The glaring weakness of Process Consultants in this scheme is that they do not have a point of view about what’s a good answer to a problem. They rate success by how widely acceptable an answer is to a human system. This leaves them vulnerable to being as content with a bad answer to a client problem, that will be adopted by an organization, as they are with a great one.
Reinvent Management Consulting as a Synthesis of the Three Types
Reinventing Management Consulting in the age of AI is about reconnecting with the role of counsellor to the senior manager. That will require an ability to deliver expert opinion, as well as a commitment to getting things done, and, critically, a capacity for working the human system that AI cannot touch.
This is why I see the future of Management Consulting as a synthesis of the three types. The Management Consultant of the future will still be obsessed about the accuracy of their analytics; will bring a toolkit for implementation; and have the skills to navigate human systems to enable dialogues that transcend organizational politics. This will allow the profession to reclaim its role at the heart of the C-Suite, helping to guide decision-making, and improve organizational performance.
This is a bigger change for the profession than it might at first seem. Process consulting has been a relative footnote for the industry for the past twenty years. However, this is the skill set that needs to be elevated for the profession to establish its future value.
The focus of large firms has become so obsessively focused on technology implementation and generating narrowly focused analytics, that human systems have been relegated to fringe “people and change” practices. This does a massive disservice to clients by denying them access to capabilities that can help them to apply the answers consultants propose. Consultants need to train themselves to make solving the human equation in a problem integral to how they work. This is where the value lies, not in technical and analytical skills that AI can displace.
Reinvent Management Consulting Business Model
A decision to reinvent management consulting will also change the business model of many firms. The era of massive teams of consultants “burning” hours on client contracts will be replaced by a focus on paying for value. The “sales” cultures of many firms will need to be transformed by “service” culture, that focuses on the client’s most important problems, not the most profitable solutions the consultant can provide.

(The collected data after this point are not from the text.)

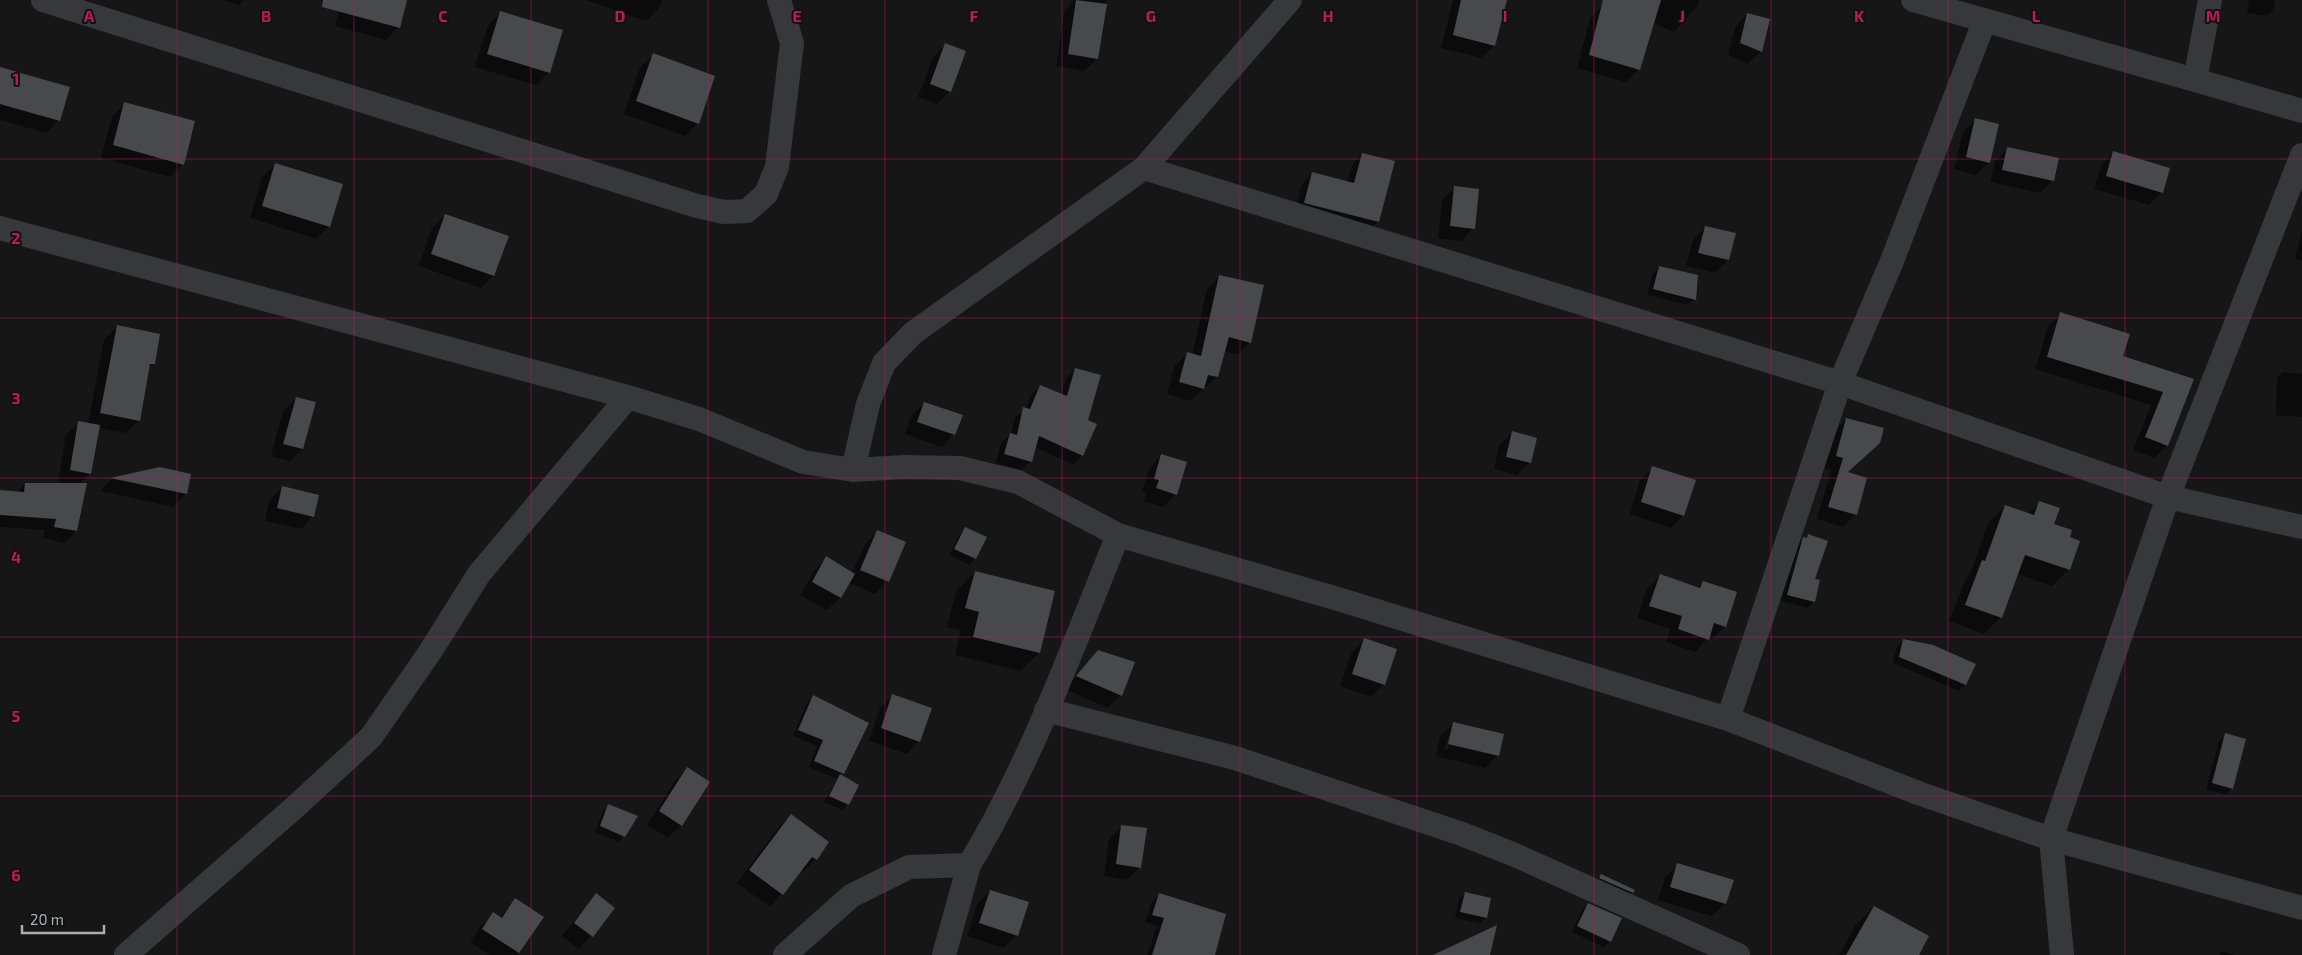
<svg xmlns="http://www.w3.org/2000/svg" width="2302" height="955" font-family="'Exo 2',sans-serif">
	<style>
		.shadow { fill: #0007; fill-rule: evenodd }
		.building { fill: #48494c }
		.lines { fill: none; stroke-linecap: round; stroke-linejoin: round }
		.street { stroke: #37383c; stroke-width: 24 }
		.grid { fill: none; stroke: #c2185b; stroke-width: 1; stroke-opacity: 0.55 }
		.grid-label { font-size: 16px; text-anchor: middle; font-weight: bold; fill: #c2185b; stroke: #111112; stroke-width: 4; stroke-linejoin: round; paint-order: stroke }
	</style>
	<rect width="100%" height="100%" fill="#161617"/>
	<path class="shadow" d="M 221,0 L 244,0 L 239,5 Z
		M 342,0 L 406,0 L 398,28 L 386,40 L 335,26 Z
		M 586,0 L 662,0 L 659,8 L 646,21 Z
		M 1074,0 L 1106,0 L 1097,59 L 1084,71 L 1056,66 L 1064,13 Z
		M 1453,0 L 1506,0 L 1494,46 L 1481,58 L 1441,48 Z
		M 1646,0 L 1699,0 L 1698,5 L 1674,32 L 1653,23 L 1639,69 L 1626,82 L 1577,68 L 1590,18 L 1603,5 Z
		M 2249,0 L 2275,0 L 2273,10 L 2267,16 L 2247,13 Z
		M 500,13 L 549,73 L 536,85 L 475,67 L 488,25 Z
		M 1747,14 L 1761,51 L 1748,64 L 1728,55 L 1735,27 Z
		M 945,45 L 950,91 L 937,104 L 918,97 L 933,57 Z
		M 653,55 L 698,123 L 685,136 L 624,114 L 640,68 Z
		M 0,72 L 59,120 L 46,133 L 0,120 Z
		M 125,104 L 183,164 L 170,177 L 101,158 L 112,116 Z
		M 1976,120 L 1989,162 L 1976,175 L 1954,169 L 1963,132 Z
		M 2008,148 L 2053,180 L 2040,193 L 1990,182 L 1995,161 Z
		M 2113,152 L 2162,192 L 2149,205 L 2094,189 L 2101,165 Z
		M 1362,154 L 1378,221 L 1368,232 L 1294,214 L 1302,184 L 1312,173 L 1347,182 L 1352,165 Z
		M 275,165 L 329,226 L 316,239 L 250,218 L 262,177 Z
		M 1455,188 L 1473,228 L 1461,241 L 1438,238 L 1442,200 Z
		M 445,215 L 493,276 L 481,288 L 419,266 L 432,228 Z
		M 1705,227 L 1735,234 L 1728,260 L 1715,273 L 1686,266 L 1693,240 Z
		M 2302,230 L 2302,261 L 2295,259 Z
		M 1659,267 L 1694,299 L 1688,305 L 1647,295 L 1653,273 Z
		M 1220,276 L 1250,342 L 1238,355 L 1224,351 L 1217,377 L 1190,401 L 1167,394 L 1174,367 L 1187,354 L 1192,355 L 1207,289 Z
		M 2061,314 L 2121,357 L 2192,380 L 2167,446 L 2154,458 L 2133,450 L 2151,405 L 2035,369 L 2048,326 Z
		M 117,327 L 153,364 L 148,369 L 139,420 L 126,433 L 98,428 L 90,474 L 79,484 L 76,531 L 65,543 L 43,538 L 45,530 L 0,527 L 0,491 L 17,492 L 25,484 L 64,483 L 58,482 L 66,435 L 79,422 L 88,424 L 104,339 Z
		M 1075,369 L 1087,421 L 1096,425 L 1082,456 L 1073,465 L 1035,447 L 1031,461 L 1022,470 L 996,463 L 1001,443 L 1011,434 L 1015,417 L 1026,409 L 1031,395 L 1040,386 L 1061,395 L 1066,378 Z
		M 2283,372 L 2302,374 L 2302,417 L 2276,415 L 2277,378 Z
		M 296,398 L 302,449 L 290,461 L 271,456 L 283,411 Z
		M 924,403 L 954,434 L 942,447 L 905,434 L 911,416 Z
		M 1846,419 L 1847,473 L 1856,514 L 1843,527 L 1817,519 L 1831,470 L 1824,468 L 1834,432 Z
		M 1512,433 L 1530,462 L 1517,475 L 1494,469 L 1499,445 Z
		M 1161,456 L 1176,494 L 1163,507 L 1144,501 L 1147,493 L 1142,492 L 1149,468 Z
		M 160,468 L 190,475 L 186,494 L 173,507 L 100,491 L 111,479 Z
		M 1653,468 L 1683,515 L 1671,528 L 1630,514 L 1640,480 Z
		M 282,488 L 313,516 L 301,529 L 265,521 L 269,500 Z
		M 2039,503 L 2053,525 L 2069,569 L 2052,586 L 2017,574 L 2000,618 L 1984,634 L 1949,621 L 1966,578 L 1971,572 L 1988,523 L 2005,506 L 2028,514 Z
		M 965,529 L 985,538 L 975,559 L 969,565 L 949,555 L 959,535 Z
		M 878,531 L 888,581 L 875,594 L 848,582 L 840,598 L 827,610 L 800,595 L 814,571 L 826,558 L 852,573 L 865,544 Z
		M 1808,536 L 1814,602 L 1807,608 L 1781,601 L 1797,544 Z
		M 975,572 L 1039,653 L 1020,671 L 955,655 L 961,630 L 947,627 L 956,591 Z
		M 1660,576 L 1697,588 L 1703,582 L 1725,627 L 1712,639 L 1708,638 L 1695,652 L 1666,642 L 1670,629 L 1637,618 L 1647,588 Z
		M 1364,640 L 1384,684 L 1371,697 L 1340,686 L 1352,652 Z
		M 1903,640 L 1965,685 L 1959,691 L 1893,663 L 1897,646 Z
		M 1099,651 L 1121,695 L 1108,708 L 1065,689 Z
		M 892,696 L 919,741 L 907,754 L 869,741 L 880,708 Z
		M 813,697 L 843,773 L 841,776 L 848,804 L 842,810 L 824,802 L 837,779 L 809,767 L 817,746 L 793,736 L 807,703 Z
		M 1453,724 L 1498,755 L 1485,768 L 1436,756 L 1440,736 ZM 1448,737 L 1451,737 L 1447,750 L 1445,750 Z
		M 2226,735 L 2232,788 L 2226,795 L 2206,789 L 2219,741 Z
		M 687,769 L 708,782 L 681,825 L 668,838 L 647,825 L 675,781 Z
		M 608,806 L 624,836 L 618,842 L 595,832 L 602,812 Z
		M 791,815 L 816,859 L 803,872 L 801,870 L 770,907 L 737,883 L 778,828 Z
		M 1122,826 L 1140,867 L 1127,880 L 1104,876 L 1109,839 Z
		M 1678,865 L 1725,904 L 1712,916 L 1658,900 L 1665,877 Z
		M 1601,875 L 1632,892 L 1626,898 L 1595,881 Z
		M 990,891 L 1016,935 L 1004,948 L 967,936 L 977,904 Z
		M 1465,893 L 1486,917 L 1480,923 L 1455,918 L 1459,899 Z
		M 596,895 L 614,908 L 579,949 L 562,936 Z
		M 1159,895 L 1214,955 L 1147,955 L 1157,926 L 1145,922 L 1151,903 Z
		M 515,900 L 518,953 L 516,955 L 490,955 L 470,942 L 481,926 L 494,914 L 500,917 Z
		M 1588,904 L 1610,941 L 1604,947 L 1572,932 L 1582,910 Z
		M 1874,907 L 1917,955 L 1839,955 L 1855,926 Z
		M 2223,951 L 2235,955 L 2219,955 Z"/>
	<path class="building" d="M 323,0 L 407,0 L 400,28 L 322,7 Z
		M 1076,0 L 1107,4 L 1098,59 L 1068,54 Z
		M 1461,0 L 1507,0 L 1495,46 L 1453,35 Z
		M 1603,0 L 1661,0 L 1640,70 L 1589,55 Z
		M 500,11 L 563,30 L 550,73 L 487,54 Z
		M 1747,13 L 1770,19 L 1762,52 L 1740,43 Z
		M 945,43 L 966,51 L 951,92 L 930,84 Z
		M 653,53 L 715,76 L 699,124 L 636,101 Z
		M 0,67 L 70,87 L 60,121 L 0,104 Z
		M 124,102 L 195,121 L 184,165 L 113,145 Z
		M 1975,118 L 1999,124 L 1990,163 L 1966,157 Z
		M 2007,147 L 2059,158 L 2054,181 L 2002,170 Z
		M 2113,151 L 2170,168 L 2163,193 L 2106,176 Z
		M 1362,153 L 1395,161 L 1379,222 L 1304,203 L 1312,172 L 1354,183 Z
		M 275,163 L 343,184 L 330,227 L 262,206 Z
		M 1454,186 L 1479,189 L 1475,229 L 1450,226 Z
		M 445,214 L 509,236 L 494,276 L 431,254 Z
		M 1705,226 L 1736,233 L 1729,260 L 1698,253 Z
		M 1659,266 L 1698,275 L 1696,300 L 1653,289 Z
		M 1219,275 L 1264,285 L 1251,343 L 1229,337 L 1218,377 L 1208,375 L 1204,389 L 1179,382 L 1187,352 L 1201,356 Z
		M 2060,312 L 2130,334 L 2123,356 L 2194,379 L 2168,446 L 2145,437 L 2163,392 L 2047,357 Z
		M 117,325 L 160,334 L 155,364 L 150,364 L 140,421 L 100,413 Z
		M 1075,368 L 1101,375 L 1088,420 L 1097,424 L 1083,456 L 1039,436 L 1032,462 L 1004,454 L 1010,433 L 1017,435 L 1023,407 L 1030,409 L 1040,385 L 1067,396 Z
		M 296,397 L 316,402 L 303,449 L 283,444 Z
		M 924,402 L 963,415 L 955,435 L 917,422 Z
		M 1846,418 L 1884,428 L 1880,443 L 1848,472 L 1867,478 L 1857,515 L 1828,507 L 1843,458 L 1836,456 Z
		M 78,421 L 100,425 L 91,474 L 70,470 Z
		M 1512,431 L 1537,438 L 1531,463 L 1506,457 Z
		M 1161,454 L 1187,462 L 1177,495 L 1156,488 L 1159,480 L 1154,479 Z
		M 1652,466 L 1696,480 L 1684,516 L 1641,502 Z
		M 160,467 L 191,474 L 187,494 L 110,478 Z
		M 25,483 L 87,483 L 77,531 L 54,527 L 56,519 L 0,515 L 0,490 L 24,492 Z
		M 282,486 L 319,495 L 314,517 L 277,508 Z
		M 2039,501 L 2060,508 L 2054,524 L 2072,530 L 2070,537 L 2080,541 L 2070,570 L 2025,555 L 2002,618 L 1965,605 L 1982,560 L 1985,561 L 2005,505 L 2034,515 Z
		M 965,527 L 987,537 L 976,559 L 954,549 Z
		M 877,530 L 906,542 L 889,582 L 860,570 Z
		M 1808,534 L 1828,541 L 1815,579 L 1820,580 L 1815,602 L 1787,595 L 1803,537 L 1807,538 Z
		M 826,556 L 855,574 L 841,598 L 812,582 Z
		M 975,571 L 1055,591 L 1040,653 L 973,637 L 979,612 L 965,608 Z
		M 1660,574 L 1700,588 L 1703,581 L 1737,592 L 1726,627 L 1714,623 L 1709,640 L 1678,629 L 1682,616 L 1649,606 Z
		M 1364,638 L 1397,649 L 1385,685 L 1352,674 Z
		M 1903,639 L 1933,645 L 1976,664 L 1966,685 L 1899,657 Z
		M 1098,650 L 1135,662 L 1122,696 L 1076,676 Z
		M 892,694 L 932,708 L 920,742 L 881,728 Z
		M 813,695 L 869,723 L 844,774 L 814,761 L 823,740 L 798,730 Z
		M 1453,722 L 1504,734 L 1499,756 L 1448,744 Z
		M 2225,733 L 2246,739 L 2233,789 L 2212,783 Z
		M 687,767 L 710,782 L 682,826 L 659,811 Z
		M 840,774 L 859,785 L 849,805 L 829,796 Z
		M 608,804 L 638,816 L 625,837 L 600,826 Z
		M 791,814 L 829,842 L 817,860 L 812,857 L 783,895 L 749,870 Z
		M 1121,825 L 1147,828 L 1141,868 L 1116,864 Z
		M 1677,863 L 1734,880 L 1726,904 L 1670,887 Z
		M 1601,874 L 1635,890 L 1633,893 L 1599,878 Z
		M 990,890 L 1029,902 L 1018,936 L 979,923 Z
		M 1465,892 L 1491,898 L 1487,918 L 1460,912 Z
		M 596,893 L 615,908 L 593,937 L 574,923 Z
		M 1159,893 L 1226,914 L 1215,955 L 1152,955 L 1164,918 L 1152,915 Z
		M 515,898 L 544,917 L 519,953 L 482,929 L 493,912 L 502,918 Z
		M 1588,903 L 1622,918 L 1611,942 L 1577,926 Z
		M 1874,906 L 1929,936 L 1919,955 L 1846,955 Z
		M 1497,925 L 1490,955 L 1433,955 Z"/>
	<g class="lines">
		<path class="street" d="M 43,0 L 697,206 L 724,212 L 747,211 L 766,194 L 777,167 L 792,43 L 779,0
			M 1913,0 L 2195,80
			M 2210,0 L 2195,80 L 2302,111
			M 1144,168 L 1290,0
			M 0,228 L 628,397 L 699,419 L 803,462 L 853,470 L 904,467 L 960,468 L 1018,482 L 1118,535 L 1338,599 L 1728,719 L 1921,794 L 2051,839 L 2302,908
			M 853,470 L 868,404 L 884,363 L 913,333 L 1144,168 L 1840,383 L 2168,497 L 2302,527
			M 1046,710 L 1235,758 L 1462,834 L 1515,855 L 1738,955
			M 1728,719 L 1840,383 L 1892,261 L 1984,22
			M 126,955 L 295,807 L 371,737 L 430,652 L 479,574 L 628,397
			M 785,955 L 851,896 L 909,867 L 969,865 C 1030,765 1074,644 1118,535
			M 944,955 L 969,865
			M 2062,955 L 2051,839 L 2168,497 L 2302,155"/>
	</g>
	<path class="grid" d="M 177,0 L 177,955M 354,0 L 354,955M 531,0 L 531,955M 708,0 L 708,955M 885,0 L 885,955M 1062,0 L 1062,955M 1240,0 L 1240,955M 1417,0 L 1417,955M 1594,0 L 1594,955M 1771,0 L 1771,955M 1948,0 L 1948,955M 2125,0 L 2125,955M 0,159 L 2302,159M 0,318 L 2302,318M 0,478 L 2302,478M 0,637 L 2302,637M 0,796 L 2302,796"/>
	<g class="grid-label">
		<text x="89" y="22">A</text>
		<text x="266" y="22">B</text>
		<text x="443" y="22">C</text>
		<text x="620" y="22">D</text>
		<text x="797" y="22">E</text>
		<text x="974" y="22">F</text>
		<text x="1151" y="22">G</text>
		<text x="1328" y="22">H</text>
		<text x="1505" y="22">I</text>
		<text x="1682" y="22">J</text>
		<text x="1859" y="22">K</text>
		<text x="2036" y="22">L</text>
		<text x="2213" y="22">M</text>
		<text x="16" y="85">1</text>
		<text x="16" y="244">2</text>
		<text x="16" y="404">3</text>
		<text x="16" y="563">4</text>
		<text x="16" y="722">5</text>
		<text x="16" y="881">6</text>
	</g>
	<path d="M22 925v8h82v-8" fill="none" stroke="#a9adb6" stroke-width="2.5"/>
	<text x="30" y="925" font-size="15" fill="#a9adb6" stroke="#111112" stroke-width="4" paint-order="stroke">20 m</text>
</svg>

These important problems have consistent characteristics. I am fortunate to have been serving CEOs for almost thirty years. I learned the more senior you are in an organization, the more you realize that the human dimension of any challenge is the hardest to solve. The challenge of corporate innovation is not generating new ideas, but overcoming the “silent killers” that keep you pinned down to the past. The driver of strategic missteps is not bad analytics, but undiscussed emotions in the senior team.
CEOs want to see us reinvent management consulting. They need trusted partners to help them solve these human, adaptive problems. Management consultants that can make this change have the opportunity to deliver lasting value to clients, even in the age of generative AI. Those that fail to reinvent may wither and die.